*Given data*
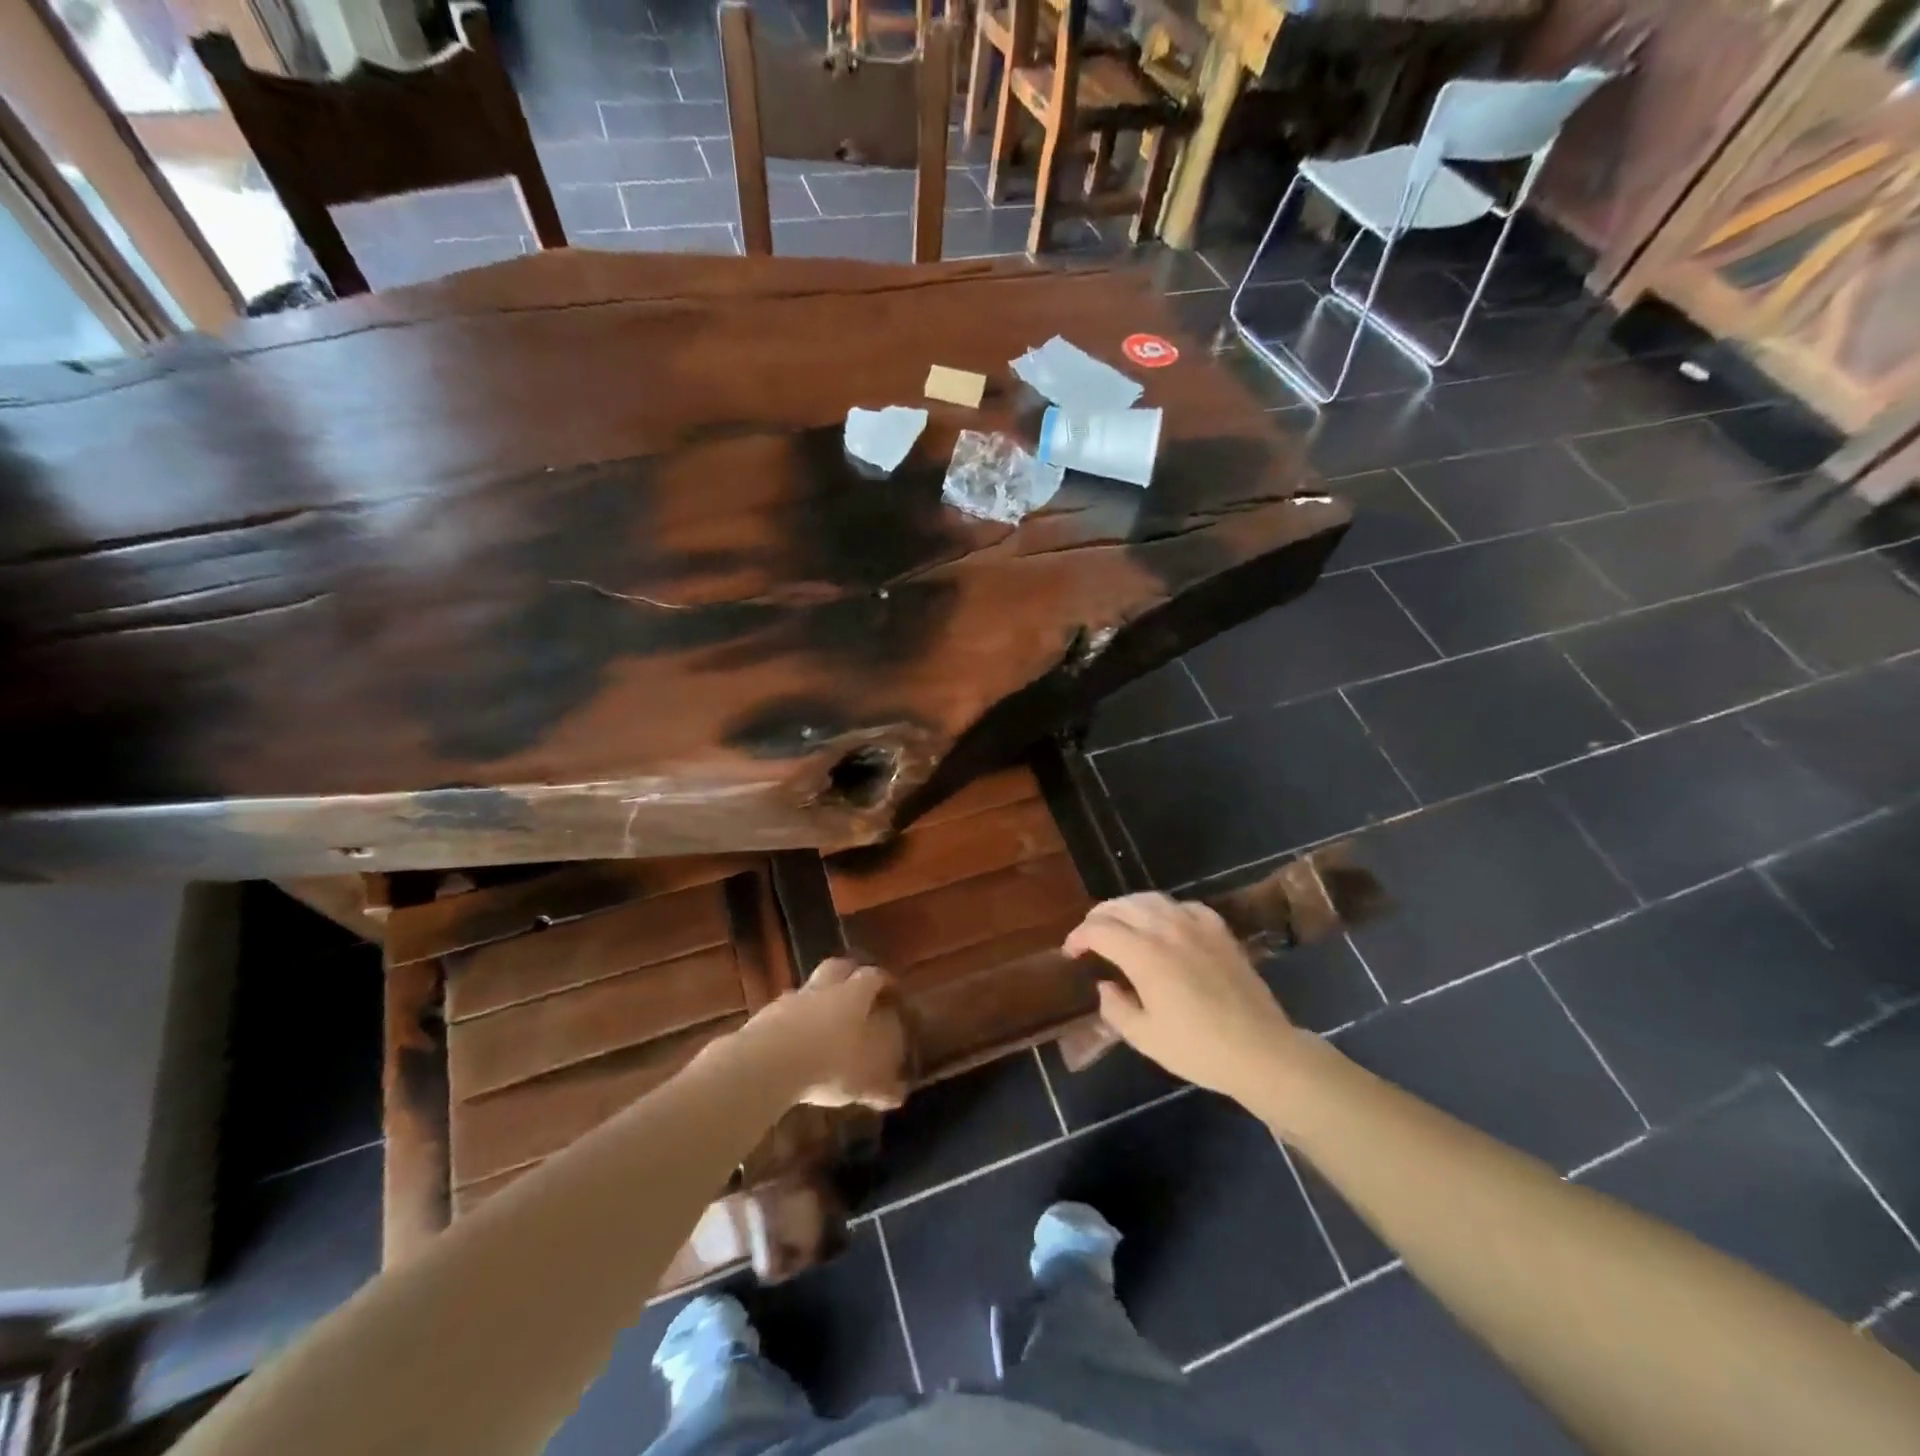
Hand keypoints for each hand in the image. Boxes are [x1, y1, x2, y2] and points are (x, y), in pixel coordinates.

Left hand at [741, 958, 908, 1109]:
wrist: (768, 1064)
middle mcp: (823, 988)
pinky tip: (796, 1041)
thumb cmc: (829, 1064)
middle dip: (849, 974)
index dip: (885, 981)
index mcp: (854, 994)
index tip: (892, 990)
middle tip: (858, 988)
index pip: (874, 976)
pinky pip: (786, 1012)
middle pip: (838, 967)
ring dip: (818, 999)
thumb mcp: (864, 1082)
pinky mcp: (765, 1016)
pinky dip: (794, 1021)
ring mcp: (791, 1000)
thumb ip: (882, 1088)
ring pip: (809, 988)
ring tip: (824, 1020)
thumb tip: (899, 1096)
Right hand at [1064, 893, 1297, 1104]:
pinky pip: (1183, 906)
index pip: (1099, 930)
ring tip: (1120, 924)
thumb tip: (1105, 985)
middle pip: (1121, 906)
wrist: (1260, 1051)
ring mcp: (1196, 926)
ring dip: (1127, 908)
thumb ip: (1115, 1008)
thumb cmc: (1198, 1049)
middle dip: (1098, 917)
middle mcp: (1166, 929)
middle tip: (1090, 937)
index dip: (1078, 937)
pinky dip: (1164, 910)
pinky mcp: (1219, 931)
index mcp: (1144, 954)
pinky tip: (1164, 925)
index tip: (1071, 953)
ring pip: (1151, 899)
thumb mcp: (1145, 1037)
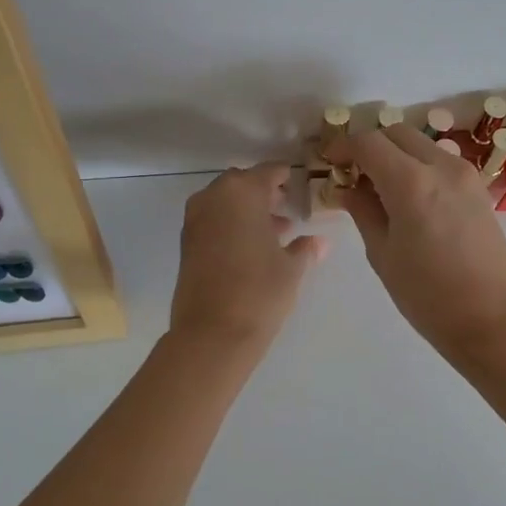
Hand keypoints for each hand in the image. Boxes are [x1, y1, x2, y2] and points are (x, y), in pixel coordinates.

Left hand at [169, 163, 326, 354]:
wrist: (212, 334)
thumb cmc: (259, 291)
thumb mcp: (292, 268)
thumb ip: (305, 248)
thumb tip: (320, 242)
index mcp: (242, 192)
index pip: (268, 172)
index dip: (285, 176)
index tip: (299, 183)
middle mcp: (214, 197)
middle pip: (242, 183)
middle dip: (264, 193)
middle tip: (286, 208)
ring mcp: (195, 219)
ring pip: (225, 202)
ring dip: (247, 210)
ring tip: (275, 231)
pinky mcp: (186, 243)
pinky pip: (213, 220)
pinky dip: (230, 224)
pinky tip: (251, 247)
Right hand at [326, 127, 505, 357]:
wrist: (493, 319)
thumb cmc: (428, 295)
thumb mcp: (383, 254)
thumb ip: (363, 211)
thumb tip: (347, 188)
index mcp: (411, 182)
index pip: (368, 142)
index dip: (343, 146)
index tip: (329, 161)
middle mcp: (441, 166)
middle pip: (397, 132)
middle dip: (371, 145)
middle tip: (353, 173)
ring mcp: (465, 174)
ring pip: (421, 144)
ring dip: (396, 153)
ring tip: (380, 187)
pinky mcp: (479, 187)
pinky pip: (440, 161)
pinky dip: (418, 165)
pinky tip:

*Task brief*
Exact copy, pictures excluded: every line above from the one containing "index mcp: (854, 994)" to the one containing "index tip: (299, 183)", inclusive, and nothing more.

*Output*
index mcp: (854, 994)
index tip: (892, 990)
middle tip: (858, 988)
index pip: (874, 976)
pinky pip: (786, 1012)
middle pip: (838, 967)
ring dip: (818, 999)
thumb mcp: (864, 1082)
pinky mcp: (765, 1016)
pinky dip: (794, 1021)
ring mcp: (791, 1000)
thumb ip: (882, 1088)
ring pip: (809, 988)
ring tip: (824, 1020)
thumb tip: (899, 1096)
Right hand at [1064, 893, 1297, 1104]:
pinky pip: (1183, 906)
index pip: (1099, 930)
ring tip: (1120, 924)
thumb tip: (1105, 985)
middle pip: (1121, 906)
wrist: (1260, 1051)
ring mcp: (1196, 926)
ring dip: (1127, 908)
thumb ip: (1115, 1008)
thumb cmc: (1198, 1049)
middle dip: (1098, 917)
middle mcp: (1166, 929)
middle tip: (1090, 937)
index dip: (1078, 937)
pinky dip: (1164, 910)
pinky mcp: (1219, 931)
index mcp: (1144, 954)
pinky tip: (1164, 925)
index tip: (1071, 953)
ring pip: (1151, 899)
thumb mcp: (1145, 1037)
Hand keypoints for each hand in the image. Boxes are [x1, y1, x2, y2] and points are (x, y), in pixel coordinates.

Left hand at [169, 163, 326, 354]:
wrist: (212, 334)
thumb cmc: (259, 291)
thumb mcp: (292, 268)
thumb ip: (305, 248)
thumb tip: (320, 242)
index mcp: (242, 192)
index pip: (268, 172)
index dip: (285, 176)
index tip: (299, 183)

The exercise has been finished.